Gareth Bale obviously isn't a left-back anymore, but for the purposes of this, that's we're sticking him. At Spurs, Bale grew into one of the world's very best players, so good that Real Madrid made him the most expensive player in history. He is unstoppable at his best, rampaging through defences like they weren't even there. He was named the PFA Player's Player of the Year Award twice during his time in North London and fully deserved the recognition. Another forward-thinking player in this attack-minded dream team, which would adopt the rarely used 1-0-10 formation. 10

RW – David Ginola

With Gallic flair and that head of hair David was born to play for Tottenham Hotspur. During the dark days of the late 90s when a decent cup run and good performance against Ars*nal is all most Spurs fans wanted out of a season (and still never got) Ginola was a rare beacon of hope.

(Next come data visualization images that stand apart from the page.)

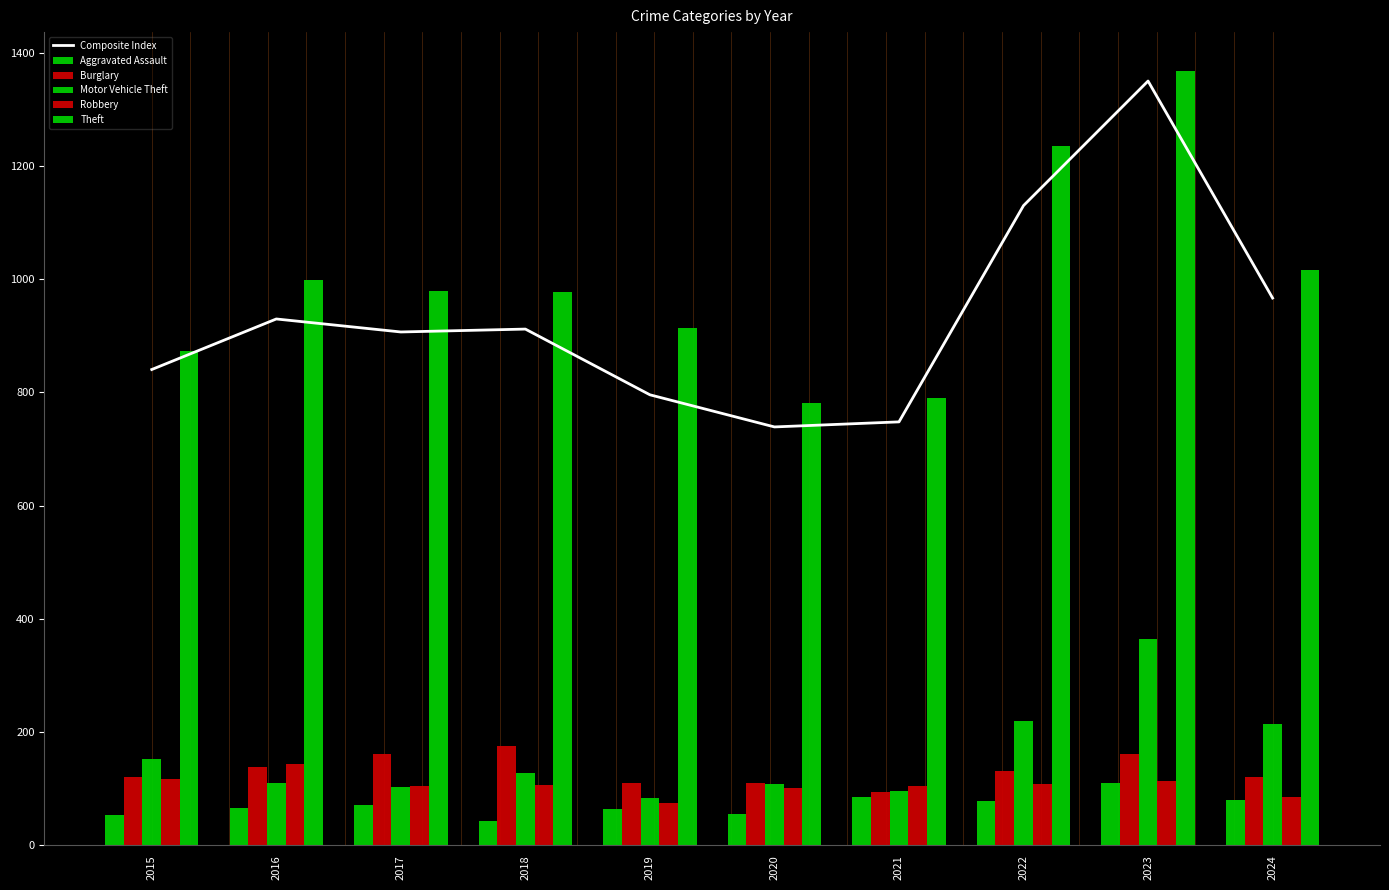

Reading left to right, transcribe all the data shown in this chart.

Composite Index: 2015=840.5	2016=929.8	2017=906.8	2018=911.9	2019=795.8	2020=739.1	2021=748.0	2022=1130.0	2023=1350.0	2024=966.7
Aggravated Assault: 2015=54.0	2016=66.0	2017=72.0	2018=43.0	2019=65.0	2020=56.0	2021=86.0	2022=78.0	2023=110.0	2024=80.0
Burglary: 2015=121.0	2016=139.0	2017=162.0	2018=176.0	2019=110.0	2020=110.0	2021=95.0	2022=132.0	2023=161.0	2024=120.0
Motor Vehicle Theft: 2015=152.0	2016=110.0	2017=104.0	2018=127.0	2019=84.0	2020=109.0	2021=96.0	2022=219.0	2023=364.0	2024=214.0
Robbery: 2015=117.0	2016=144.0	2017=105.0	2018=107.0	2019=75.0	2020=102.0	2021=105.0	2022=108.0	2023=114.0	2024=85.0
Theft: 2015=874.0	2016=999.0	2017=979.0	2018=977.0	2019=914.0	2020=782.0	2021=791.0	2022=1235.0	2023=1368.0	2024=1017.0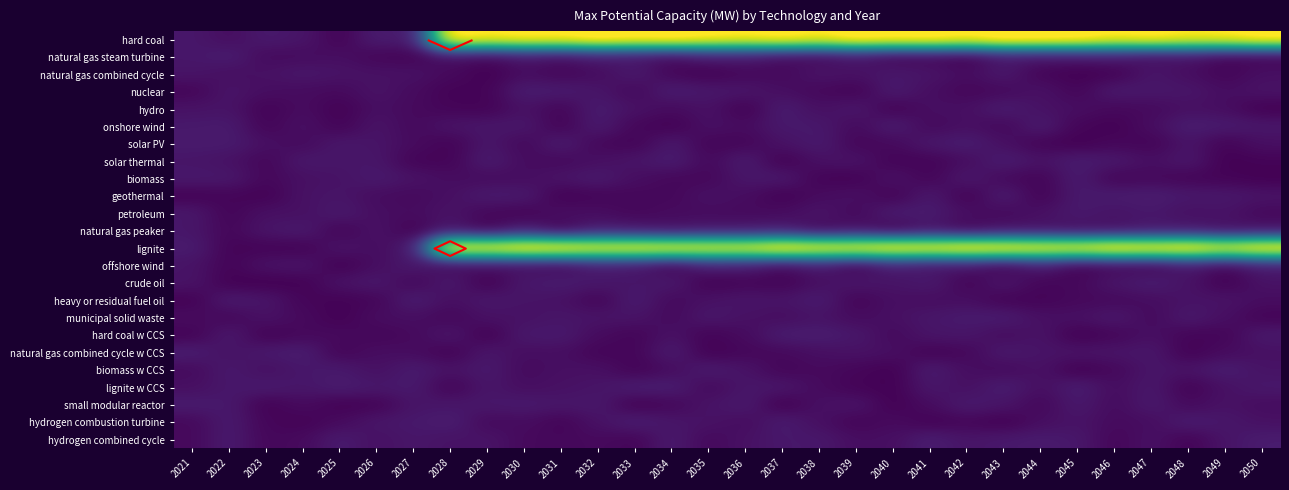

At which label is solar thermal closest to 0?

2049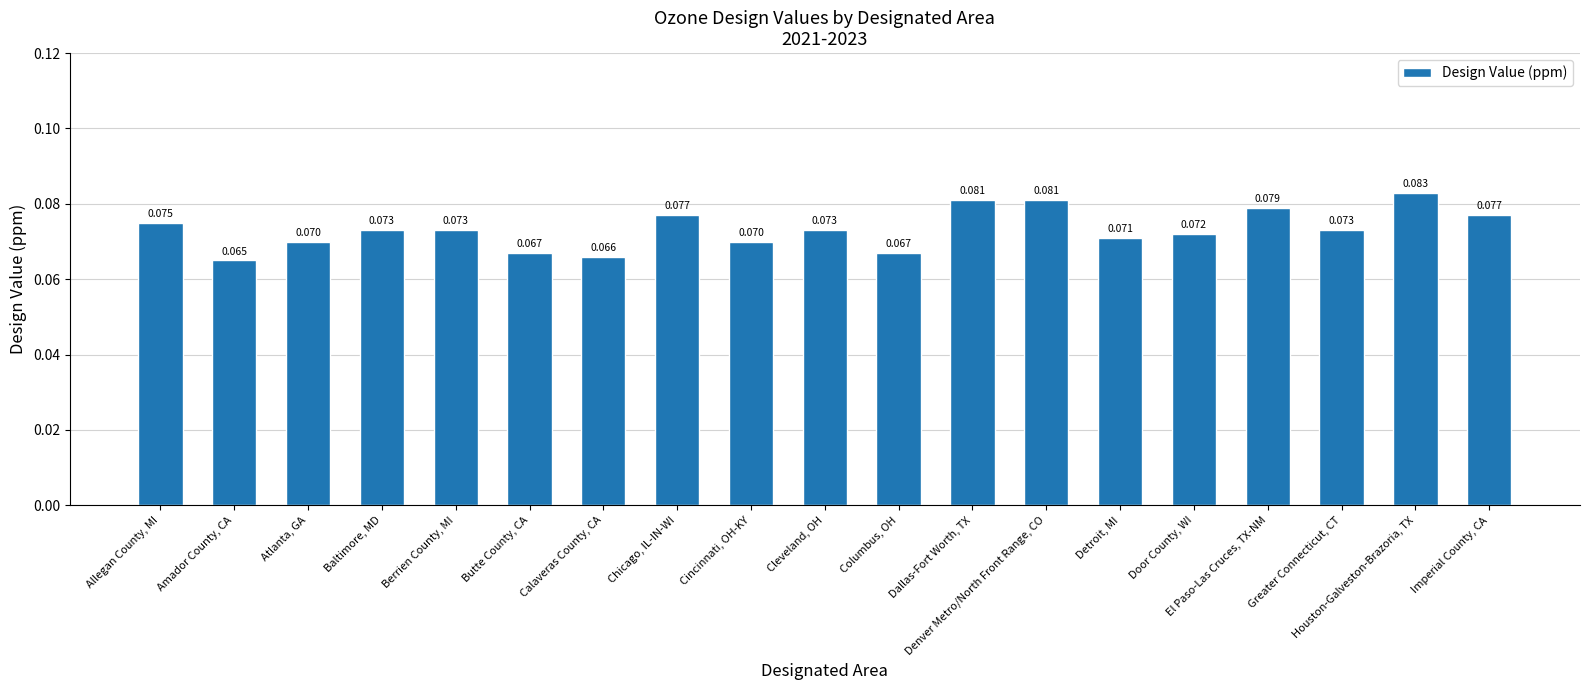

What is the label of the 17th bar from the left?

Greater Connecticut, CT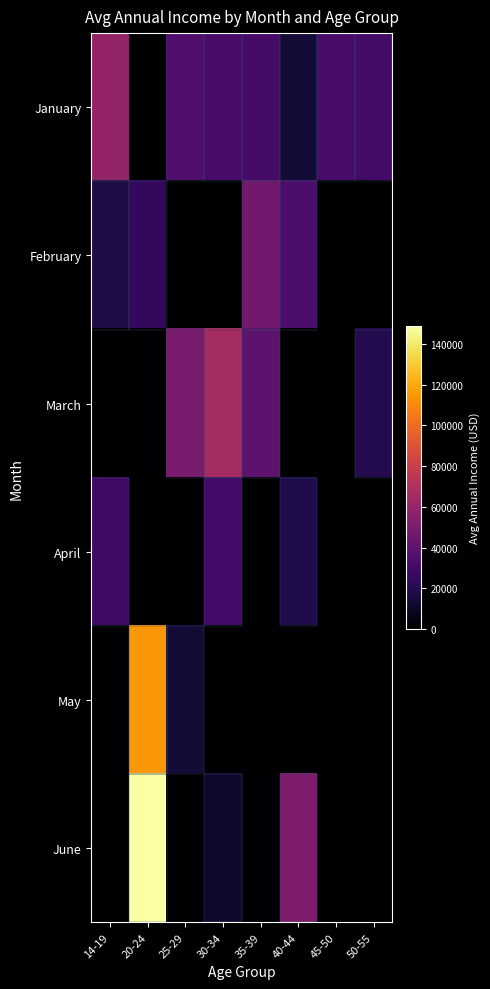

Reading right to left, what are all the values shown in this chart?

January: 50-55=30689.9	45-50=32284.6	40-44=14129.8	35-39=31834.8	30-34=31993.8	25-29=34847.8	20-24=0.0	14-19=59671.3
February: 50-55=0.0	45-50=0.0	40-44=33290.3	35-39=47152.6	30-34=0.0	25-29=0.0	20-24=24904.5	14-19=18334.0
March: 50-55=20186.0	45-50=0.0	40-44=0.0	35-39=39641.5	30-34=65855.2	25-29=49967.0	20-24=0.0	14-19=0.0
April: 50-55=0.0	45-50=0.0	40-44=18627.6	35-39=0.0	30-34=30788.4	25-29=0.0	20-24=0.0	14-19=29470.0
May: 50-55=0.0	45-50=0.0	40-44=0.0	35-39=0.0	30-34=0.0	25-29=14165.2	20-24=114838.4	14-19=0.0
June: 50-55=0.0	45-50=0.0	40-44=51208.4	35-39=0.0	30-34=12600.4	25-29=0.0	20-24=148699.3	14-19=0.0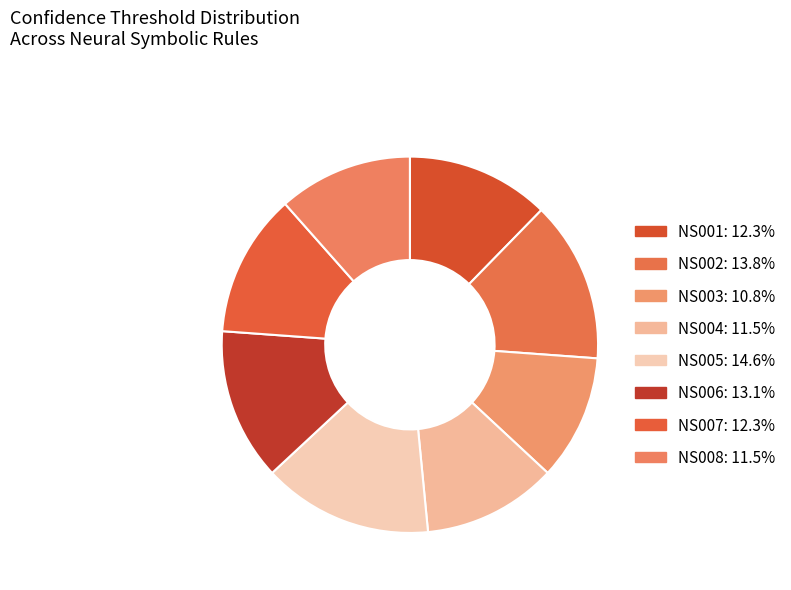

How many slices are in this pie chart?

8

It was a horrible time, with double agent Graham in the dug out serving up turgid, functional football. Ginola’s flamboyant style off the pitch and PFA player of the year performances on it were our only connection to our ‘Glory Glory’ past. 9

CM – Paul Gascoigne

In April 1991, on a sunny afternoon in Wembley, Gazza made Barry Davis say, “Is Gascoigne going to have a crack? He is you know. Oh I say that is…schoolboys own stuff” as he smashed in the best free kick the old stadium had ever seen past David Seaman. He obviously did loads of other stuff that makes him worthy of a place but the joy I felt after that swing of his right foot is more than enough. 9

CM – Glenn Hoddle

A magician who was more dexterous with his feet than most people are with their hands, Hod Almighty is the reason I support Spurs. Bags of skill, flair to burn and an eye for the spectacular; Glenn was the archetypical ‘Spurs player’. Put simply he’s the most naturally gifted Englishman to play in colour. Despite looking like a lesbian Desperate Dan and coercing Waddle to do Diamond Lights, Hoddle will forever be the ‘King of White Hart Lane’. 10

LW – Chris Waddle

Revered by Marseille fans as much those at Spurs, the Waddler is an absolute hero. The enduring memory of the lad who used to work in a sausage factory in Gateshead is of him always looking tired, marauding down the wing, dropping his shoulder and ghosting past defenders with his magnificent mulleted mane billowing in the breeze. If Aslan improved his touch, put on a Geordie accent and donned a Hummell shirt he still wouldn’t look as majestic as Chris in his pomp. 9

CF – Gary Lineker

There’s a generation who only know Gary as the jug eared crisp thief who ruined the golf. Yeah? Well they can jog on because Lineker was a goal poacher without equal. A great ambassador for us who always did the biz in the big games, Lineker consistently reproduced his England exploits in the lilywhite shirt of Tottenham. 8

CF – Jurgen Klinsmann

This was a tough one between Jurgen and Teddy Sheringham. Both had two stints at the club, played with the first three yards in their head and lit up the Lane. Teddy played more than one and a half seasons for us, but Klinsmann invented the diving celebration, which gets my vote. Part of the first wave of genuine world superstars to join the Premiership as it was then known, Jurgen had me believing that the mid 90s were the beginning of a Spurs renaissance. It wasn’t. The most decorated footballer in my team. Also drove a Beetle. 9

Spurs total: 96

Result: Liverpool 95 - 96 Spurs

Despite Liverpool's far superior history (they've won five European Cups, you know), Spurs surprisingly just edge this match-up. There's every chance Luis Suarez will join the Liverpool side in the very near future, which would even things up. Though with Liverpool on the verge of major success, right now in the present, their fans probably won't worry too much about this result.